Coundon Court is an all-inclusive Academy in Coundon, Coventry, England. The Headteacher is Chris Heal. It is located in the northwestern suburbs of Coventry, adjacent to the open countryside of the Coundon Wedge.

As of June 2021, the school has approximately 1800 enrolled students. The school serves an age range from 11 to 18, being a fully comprehensive school serving students from areas surrounding and including the centre of Coventry. The school converted to an academy in April 2012 retaining the name and staff of the predecessor school.

The academy is currently undergoing a school rebuild which is funded by the Department for Education.

== History ==
The Old House, a locally listed building, was originally the home of George Singer (1847–1909), who had the mansion built in 1890–91. The school opened on the site in 1953 as an all girls comprehensive school.

Over time, as the number of students increased, the original buildings proved to be too small and the school was extended – with the Home Economics Block (which later became the Post 16 Centre), School Hall (circa 1954), the North Block (constructed circa 1955–56) and the South Block. A Physical Education block with swimming pool and 2 sports halls was constructed.

A section of the Old House was damaged by fire in 1956 and subsequently rebuilt.

In 2007, a new Performing Arts and Post 16 Centres were built.

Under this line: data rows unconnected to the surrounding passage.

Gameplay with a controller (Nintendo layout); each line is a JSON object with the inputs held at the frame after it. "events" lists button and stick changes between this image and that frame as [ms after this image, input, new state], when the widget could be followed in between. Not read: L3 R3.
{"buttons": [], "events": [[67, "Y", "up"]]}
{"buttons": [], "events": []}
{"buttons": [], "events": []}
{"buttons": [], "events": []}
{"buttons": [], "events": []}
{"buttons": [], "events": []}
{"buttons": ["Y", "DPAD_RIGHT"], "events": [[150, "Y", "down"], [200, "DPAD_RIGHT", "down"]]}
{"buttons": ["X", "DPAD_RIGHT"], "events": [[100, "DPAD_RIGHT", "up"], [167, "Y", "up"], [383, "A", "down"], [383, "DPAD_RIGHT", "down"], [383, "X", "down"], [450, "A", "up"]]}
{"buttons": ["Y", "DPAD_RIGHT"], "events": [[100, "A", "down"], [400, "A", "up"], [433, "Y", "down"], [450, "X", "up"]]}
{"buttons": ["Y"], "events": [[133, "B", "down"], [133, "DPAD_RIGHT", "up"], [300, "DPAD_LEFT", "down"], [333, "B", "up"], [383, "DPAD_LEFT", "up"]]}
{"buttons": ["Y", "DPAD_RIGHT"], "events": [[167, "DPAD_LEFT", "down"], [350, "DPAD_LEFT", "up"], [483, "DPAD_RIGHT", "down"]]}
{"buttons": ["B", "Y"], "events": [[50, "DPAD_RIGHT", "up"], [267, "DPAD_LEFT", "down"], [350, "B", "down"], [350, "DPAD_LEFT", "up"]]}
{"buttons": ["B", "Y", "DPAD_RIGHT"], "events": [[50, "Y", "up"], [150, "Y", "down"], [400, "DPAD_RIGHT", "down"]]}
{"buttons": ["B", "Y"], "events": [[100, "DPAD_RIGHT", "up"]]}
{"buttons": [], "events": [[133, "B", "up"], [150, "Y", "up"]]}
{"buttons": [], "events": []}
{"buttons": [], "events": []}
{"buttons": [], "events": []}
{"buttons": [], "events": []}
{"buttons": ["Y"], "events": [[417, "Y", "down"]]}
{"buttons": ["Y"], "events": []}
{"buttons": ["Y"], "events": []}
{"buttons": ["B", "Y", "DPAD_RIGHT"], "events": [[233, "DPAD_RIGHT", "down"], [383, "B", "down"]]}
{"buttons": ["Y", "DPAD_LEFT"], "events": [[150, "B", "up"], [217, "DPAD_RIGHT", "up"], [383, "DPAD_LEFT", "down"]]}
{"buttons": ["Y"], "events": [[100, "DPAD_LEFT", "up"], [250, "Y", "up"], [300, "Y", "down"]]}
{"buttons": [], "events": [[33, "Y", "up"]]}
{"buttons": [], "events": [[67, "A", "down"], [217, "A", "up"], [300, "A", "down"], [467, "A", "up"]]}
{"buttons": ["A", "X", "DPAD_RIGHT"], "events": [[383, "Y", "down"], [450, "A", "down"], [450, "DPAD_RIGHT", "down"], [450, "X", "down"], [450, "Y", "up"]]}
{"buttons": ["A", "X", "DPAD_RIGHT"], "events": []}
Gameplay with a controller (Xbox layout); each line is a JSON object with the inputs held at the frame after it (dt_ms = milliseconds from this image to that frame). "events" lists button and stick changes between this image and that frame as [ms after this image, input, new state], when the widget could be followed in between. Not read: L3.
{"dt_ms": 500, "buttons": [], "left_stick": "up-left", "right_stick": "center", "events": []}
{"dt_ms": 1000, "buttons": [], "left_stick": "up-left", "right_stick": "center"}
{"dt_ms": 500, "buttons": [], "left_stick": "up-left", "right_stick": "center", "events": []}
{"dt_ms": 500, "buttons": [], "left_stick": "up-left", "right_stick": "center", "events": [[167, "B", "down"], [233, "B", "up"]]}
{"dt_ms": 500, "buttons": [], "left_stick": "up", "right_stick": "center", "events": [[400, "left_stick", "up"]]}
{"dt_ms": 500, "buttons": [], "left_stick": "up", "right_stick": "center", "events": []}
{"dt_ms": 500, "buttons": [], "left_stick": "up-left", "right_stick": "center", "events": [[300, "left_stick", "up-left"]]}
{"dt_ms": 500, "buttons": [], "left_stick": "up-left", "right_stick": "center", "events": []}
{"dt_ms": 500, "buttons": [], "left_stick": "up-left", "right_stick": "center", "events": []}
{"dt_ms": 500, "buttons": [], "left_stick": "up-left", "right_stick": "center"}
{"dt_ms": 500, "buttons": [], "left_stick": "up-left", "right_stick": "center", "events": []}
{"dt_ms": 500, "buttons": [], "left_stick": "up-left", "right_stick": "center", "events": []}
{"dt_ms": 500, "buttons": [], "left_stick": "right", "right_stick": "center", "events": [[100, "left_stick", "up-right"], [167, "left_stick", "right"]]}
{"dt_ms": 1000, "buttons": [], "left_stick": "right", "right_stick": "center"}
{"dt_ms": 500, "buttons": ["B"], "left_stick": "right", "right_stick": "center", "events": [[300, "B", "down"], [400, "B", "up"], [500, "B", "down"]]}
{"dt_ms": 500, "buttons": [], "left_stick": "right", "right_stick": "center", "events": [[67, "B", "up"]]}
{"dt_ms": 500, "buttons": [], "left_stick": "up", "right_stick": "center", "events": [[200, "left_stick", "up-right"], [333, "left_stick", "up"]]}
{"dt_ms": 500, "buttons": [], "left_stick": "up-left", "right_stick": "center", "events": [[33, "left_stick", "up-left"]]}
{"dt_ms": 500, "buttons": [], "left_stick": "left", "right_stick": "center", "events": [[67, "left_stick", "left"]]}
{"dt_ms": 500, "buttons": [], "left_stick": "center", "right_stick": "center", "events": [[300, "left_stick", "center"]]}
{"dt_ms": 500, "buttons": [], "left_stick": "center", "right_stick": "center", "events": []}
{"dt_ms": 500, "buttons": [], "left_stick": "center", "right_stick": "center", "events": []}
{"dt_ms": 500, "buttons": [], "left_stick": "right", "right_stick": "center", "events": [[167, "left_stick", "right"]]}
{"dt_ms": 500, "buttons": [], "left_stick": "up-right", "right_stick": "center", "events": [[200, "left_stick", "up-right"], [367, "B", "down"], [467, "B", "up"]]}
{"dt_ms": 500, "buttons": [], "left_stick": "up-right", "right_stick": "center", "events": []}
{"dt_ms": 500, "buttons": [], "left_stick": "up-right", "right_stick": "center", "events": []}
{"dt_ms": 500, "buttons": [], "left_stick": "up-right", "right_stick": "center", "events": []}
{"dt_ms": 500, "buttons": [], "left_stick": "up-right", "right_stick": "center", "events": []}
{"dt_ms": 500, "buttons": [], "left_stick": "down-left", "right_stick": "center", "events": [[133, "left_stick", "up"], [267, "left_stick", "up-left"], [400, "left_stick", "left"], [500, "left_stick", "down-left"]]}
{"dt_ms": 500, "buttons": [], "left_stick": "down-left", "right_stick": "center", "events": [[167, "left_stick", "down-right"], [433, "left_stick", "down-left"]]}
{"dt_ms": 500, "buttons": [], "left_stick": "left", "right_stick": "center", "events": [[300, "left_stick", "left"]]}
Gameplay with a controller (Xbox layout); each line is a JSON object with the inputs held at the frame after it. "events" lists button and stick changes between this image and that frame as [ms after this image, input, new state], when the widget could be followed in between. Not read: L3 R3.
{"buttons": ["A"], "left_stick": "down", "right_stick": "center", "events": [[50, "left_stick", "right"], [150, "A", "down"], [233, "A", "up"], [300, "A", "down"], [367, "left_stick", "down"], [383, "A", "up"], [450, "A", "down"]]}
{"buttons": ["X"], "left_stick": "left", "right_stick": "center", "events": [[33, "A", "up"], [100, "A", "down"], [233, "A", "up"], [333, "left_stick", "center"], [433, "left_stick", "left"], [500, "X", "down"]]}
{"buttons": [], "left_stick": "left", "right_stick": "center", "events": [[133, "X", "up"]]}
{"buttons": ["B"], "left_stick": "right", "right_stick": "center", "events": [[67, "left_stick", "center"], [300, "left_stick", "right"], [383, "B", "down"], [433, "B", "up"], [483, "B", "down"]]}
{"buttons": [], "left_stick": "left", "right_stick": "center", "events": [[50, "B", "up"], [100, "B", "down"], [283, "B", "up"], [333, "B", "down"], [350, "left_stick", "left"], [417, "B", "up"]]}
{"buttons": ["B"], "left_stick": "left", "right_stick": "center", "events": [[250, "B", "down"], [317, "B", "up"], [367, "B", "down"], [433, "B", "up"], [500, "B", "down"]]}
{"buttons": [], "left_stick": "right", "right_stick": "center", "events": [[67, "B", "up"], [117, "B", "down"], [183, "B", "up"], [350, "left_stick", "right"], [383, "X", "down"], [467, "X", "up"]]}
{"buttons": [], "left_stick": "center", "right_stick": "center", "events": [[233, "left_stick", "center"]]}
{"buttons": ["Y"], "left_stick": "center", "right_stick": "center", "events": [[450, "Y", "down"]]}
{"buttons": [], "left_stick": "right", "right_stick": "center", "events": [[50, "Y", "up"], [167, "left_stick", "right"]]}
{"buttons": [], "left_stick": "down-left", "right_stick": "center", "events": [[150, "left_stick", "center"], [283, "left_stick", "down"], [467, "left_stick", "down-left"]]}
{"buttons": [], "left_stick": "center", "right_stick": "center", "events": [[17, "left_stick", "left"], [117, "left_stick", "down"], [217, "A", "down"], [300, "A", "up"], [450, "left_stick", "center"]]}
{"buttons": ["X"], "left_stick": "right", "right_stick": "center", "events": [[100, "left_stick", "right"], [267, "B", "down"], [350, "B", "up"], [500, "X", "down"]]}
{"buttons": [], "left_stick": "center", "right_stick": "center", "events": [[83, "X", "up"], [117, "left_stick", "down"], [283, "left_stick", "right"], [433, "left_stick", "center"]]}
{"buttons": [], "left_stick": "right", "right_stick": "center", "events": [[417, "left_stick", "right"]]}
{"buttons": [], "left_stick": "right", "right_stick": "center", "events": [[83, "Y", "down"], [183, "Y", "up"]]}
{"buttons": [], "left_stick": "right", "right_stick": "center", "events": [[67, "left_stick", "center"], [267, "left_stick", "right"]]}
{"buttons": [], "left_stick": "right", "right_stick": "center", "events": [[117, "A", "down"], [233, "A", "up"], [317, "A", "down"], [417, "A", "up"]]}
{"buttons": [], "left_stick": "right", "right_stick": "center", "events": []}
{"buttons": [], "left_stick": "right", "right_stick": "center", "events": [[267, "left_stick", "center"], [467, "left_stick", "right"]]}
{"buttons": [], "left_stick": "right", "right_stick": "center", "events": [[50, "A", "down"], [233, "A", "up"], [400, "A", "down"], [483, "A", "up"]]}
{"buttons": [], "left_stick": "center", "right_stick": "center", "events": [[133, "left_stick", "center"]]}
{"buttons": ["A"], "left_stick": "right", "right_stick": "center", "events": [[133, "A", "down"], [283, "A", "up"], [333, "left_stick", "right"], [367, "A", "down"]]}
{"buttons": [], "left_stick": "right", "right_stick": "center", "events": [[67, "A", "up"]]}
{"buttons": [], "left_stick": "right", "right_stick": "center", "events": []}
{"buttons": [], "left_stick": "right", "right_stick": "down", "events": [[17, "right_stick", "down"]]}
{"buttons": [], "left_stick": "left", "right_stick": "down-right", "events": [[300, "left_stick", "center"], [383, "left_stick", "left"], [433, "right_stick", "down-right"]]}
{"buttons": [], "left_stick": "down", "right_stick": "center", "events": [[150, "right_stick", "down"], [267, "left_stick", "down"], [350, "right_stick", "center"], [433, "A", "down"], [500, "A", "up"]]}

In 2016, a new four-court sports hall was opened.

The school is currently undergoing a school rebuild which will see an introduction of 3 new teaching blocks.

==Recent achievements==

Coundon Court has a number of key characteristics and achievements

- There is strong community support especially from parents and local stakeholders.
- Coundon Court is a lead school both nationally and locally.
- The school has held Technology specialism (since 1997), Leading Edge status (since 2003) and Training School Status (since 2000).
- It is now part of a Teaching School Alliance (April 2012).
- Coundon Court is an SSAT Leadership and Innovation support hub school (commenced 2010).
- SSAT STEMNET Hub School (since 2010).
- Regional Achievement for All hub school (since 2010).
- Coventry Applied Learning Hub School (since 2008).
- Coventry and Warwickshire ELP hub school (since 2009).
- Coventry and Warwickshire Social Enterprise hub school (since 2010).
- Midlands Culture and Arts hub school (since 2012)
- QCDA and Bowlands exemplar school.
- Early Years consultancy school for Coventry and NVQ training unit for Early Years.
- Part of the West Federation Partnership Plus for Teaching and Learning.
- Coventry lead school on professional development for NQTs, RQTs and Middle leader training.
- Enhanced Partnership school with Warwick University for Initial Teacher Training.
- School Direct training institution.
- Initial Teacher Training provider for numerous HE institutions.
- Sports mark Gold awarded for the provision of extra curricular sport
- Arts mark Gold for outstanding provision in the Arts (renewed 2012)
- Internationalism Award (2011)
- Healthy Schools award.
- Investors in Careers award (2011)
- Involve award (2011)
- Go for it Gold award (2011)

The 1994 OFSTED report commented that they were "a caring community" within which "the feeling of welcome and care is in evidence everywhere". A second OFSTED report in 1998 highlighted their progress in standards of achievement "which are significantly better than the average achieved nationally". In 2008 and again in 2009 Ofsted commented on the outstanding leadership of the school and the excellent academic standards of students.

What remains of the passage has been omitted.